» TASK ITEM: Extract every line from the records below that contains the word "этом".

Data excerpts

_ _ _ _ _ _ _

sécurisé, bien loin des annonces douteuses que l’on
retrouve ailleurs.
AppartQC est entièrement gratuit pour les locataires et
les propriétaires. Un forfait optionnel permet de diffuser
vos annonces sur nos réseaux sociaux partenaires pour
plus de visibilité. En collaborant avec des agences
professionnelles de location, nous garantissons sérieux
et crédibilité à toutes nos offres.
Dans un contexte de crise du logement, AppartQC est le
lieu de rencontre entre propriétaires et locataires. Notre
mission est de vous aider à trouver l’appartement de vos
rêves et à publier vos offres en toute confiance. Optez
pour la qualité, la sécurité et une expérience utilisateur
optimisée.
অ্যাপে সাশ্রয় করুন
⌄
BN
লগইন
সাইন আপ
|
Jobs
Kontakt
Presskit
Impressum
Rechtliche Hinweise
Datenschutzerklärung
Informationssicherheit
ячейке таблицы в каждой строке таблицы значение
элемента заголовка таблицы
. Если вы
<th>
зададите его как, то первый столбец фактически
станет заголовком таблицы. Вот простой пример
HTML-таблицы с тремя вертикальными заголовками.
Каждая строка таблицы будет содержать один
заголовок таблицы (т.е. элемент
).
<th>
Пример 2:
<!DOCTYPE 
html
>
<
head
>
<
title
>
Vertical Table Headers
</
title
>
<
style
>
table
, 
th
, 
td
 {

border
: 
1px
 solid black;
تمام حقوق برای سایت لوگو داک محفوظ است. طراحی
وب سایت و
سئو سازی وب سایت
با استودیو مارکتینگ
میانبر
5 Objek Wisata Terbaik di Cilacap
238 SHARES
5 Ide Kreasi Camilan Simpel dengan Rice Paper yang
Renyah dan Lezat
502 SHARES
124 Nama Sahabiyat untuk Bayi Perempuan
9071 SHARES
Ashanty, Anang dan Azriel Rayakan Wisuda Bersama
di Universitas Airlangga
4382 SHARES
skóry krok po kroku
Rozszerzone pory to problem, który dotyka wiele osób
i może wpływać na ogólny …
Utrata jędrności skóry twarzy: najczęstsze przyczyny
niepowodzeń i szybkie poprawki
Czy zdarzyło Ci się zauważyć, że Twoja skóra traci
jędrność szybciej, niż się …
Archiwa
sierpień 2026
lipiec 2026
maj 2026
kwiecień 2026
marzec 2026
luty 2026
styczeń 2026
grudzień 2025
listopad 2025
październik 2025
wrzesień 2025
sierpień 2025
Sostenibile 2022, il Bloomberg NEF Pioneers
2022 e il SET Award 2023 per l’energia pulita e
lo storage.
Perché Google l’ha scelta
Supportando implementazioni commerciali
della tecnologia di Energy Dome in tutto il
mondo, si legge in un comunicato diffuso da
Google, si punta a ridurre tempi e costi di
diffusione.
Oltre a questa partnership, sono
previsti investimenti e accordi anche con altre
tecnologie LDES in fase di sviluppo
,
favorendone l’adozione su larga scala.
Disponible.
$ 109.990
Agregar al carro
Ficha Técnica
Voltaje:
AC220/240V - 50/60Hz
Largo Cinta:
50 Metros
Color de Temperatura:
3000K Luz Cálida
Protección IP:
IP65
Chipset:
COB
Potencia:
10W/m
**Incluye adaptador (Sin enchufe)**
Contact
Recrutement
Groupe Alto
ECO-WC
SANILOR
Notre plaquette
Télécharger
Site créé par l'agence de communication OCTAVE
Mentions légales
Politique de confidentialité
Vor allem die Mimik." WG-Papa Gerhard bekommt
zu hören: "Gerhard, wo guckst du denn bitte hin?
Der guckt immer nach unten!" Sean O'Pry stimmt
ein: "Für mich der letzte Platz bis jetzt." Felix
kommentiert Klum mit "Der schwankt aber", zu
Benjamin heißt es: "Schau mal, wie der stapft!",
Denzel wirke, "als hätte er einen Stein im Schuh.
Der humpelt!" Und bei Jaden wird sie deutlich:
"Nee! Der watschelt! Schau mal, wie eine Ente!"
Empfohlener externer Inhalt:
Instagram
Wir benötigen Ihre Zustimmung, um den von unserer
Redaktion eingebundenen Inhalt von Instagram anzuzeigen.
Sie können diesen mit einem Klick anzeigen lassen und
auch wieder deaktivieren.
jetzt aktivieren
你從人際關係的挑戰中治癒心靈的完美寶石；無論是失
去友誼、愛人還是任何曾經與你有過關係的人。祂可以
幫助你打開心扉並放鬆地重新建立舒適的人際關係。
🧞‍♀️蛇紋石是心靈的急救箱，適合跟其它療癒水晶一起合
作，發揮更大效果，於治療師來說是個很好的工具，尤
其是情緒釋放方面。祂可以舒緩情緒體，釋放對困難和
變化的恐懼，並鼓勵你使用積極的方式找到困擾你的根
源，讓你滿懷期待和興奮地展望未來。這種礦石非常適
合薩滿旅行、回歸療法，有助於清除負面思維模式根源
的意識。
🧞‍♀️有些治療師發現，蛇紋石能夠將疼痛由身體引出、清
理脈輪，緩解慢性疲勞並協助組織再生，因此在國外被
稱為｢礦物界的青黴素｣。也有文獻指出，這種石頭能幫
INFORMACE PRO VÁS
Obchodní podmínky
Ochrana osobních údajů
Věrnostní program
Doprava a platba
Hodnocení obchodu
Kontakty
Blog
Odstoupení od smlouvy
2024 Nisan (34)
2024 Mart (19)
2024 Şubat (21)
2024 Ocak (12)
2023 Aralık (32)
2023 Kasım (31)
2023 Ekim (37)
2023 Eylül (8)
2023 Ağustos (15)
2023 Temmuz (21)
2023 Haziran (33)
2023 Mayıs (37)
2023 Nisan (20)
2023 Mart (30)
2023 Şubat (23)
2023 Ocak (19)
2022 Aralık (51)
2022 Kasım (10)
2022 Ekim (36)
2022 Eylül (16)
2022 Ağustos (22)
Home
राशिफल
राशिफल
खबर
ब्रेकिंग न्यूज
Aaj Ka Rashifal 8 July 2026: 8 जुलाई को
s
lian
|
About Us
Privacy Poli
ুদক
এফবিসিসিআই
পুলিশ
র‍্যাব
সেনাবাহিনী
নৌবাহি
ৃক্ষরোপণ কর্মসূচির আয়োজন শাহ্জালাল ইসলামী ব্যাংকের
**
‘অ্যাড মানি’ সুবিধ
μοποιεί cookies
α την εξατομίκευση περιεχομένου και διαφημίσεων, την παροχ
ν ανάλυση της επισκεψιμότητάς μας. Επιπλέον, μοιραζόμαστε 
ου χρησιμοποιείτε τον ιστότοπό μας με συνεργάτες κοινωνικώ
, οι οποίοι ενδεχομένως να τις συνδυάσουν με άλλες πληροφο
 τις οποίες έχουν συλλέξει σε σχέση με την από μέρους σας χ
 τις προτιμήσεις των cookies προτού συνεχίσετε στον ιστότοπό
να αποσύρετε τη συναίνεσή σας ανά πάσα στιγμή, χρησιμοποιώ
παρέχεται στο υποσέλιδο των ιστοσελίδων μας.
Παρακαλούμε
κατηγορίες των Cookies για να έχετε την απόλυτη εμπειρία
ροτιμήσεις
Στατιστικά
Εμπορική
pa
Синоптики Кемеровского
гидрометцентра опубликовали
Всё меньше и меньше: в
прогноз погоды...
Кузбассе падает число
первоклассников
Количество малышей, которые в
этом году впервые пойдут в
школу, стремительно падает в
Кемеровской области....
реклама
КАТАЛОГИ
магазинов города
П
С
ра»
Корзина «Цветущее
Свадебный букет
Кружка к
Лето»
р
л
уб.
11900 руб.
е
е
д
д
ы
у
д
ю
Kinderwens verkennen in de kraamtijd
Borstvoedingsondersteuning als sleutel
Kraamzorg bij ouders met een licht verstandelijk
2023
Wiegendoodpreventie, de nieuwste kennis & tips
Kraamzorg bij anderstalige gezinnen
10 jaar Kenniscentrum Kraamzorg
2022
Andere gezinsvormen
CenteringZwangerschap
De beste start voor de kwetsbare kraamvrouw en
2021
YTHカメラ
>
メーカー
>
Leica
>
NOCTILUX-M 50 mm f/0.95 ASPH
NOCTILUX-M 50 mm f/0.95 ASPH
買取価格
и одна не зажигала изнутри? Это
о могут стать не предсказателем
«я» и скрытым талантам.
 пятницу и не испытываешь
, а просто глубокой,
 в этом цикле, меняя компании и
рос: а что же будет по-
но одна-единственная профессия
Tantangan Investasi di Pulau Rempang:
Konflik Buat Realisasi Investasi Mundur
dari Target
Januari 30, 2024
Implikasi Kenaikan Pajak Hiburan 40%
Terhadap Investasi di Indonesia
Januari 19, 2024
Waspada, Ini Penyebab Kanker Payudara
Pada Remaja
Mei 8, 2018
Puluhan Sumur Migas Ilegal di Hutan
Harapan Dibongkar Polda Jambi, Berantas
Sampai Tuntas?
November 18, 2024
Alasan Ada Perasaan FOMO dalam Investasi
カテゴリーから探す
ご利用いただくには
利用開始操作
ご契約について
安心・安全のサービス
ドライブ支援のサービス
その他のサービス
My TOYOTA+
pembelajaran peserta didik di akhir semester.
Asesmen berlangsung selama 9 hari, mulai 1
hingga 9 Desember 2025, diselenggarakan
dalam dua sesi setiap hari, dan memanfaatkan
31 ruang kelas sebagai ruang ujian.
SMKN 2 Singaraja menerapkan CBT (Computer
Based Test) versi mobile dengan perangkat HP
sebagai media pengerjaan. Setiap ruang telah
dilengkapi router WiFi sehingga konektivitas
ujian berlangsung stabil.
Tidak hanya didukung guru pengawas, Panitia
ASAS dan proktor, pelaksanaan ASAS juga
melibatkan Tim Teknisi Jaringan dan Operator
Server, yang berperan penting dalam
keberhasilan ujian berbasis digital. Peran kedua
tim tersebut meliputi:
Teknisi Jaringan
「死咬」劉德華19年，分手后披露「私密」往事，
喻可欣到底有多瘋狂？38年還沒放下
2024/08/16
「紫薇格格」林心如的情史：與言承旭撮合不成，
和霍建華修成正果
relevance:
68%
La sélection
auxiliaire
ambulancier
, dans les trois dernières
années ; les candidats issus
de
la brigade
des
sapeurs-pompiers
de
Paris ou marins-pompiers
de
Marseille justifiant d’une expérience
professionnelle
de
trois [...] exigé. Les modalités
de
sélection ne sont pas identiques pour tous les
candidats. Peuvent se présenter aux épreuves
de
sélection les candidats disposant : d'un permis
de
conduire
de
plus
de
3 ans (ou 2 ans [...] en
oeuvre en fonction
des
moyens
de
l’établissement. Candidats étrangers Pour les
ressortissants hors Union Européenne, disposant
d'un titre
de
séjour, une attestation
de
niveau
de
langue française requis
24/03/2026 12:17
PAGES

_ _ _ _ _ _ _

» TASK SOLUTION:
этом году впервые пойдут в
 в этом цикле, меняя компании и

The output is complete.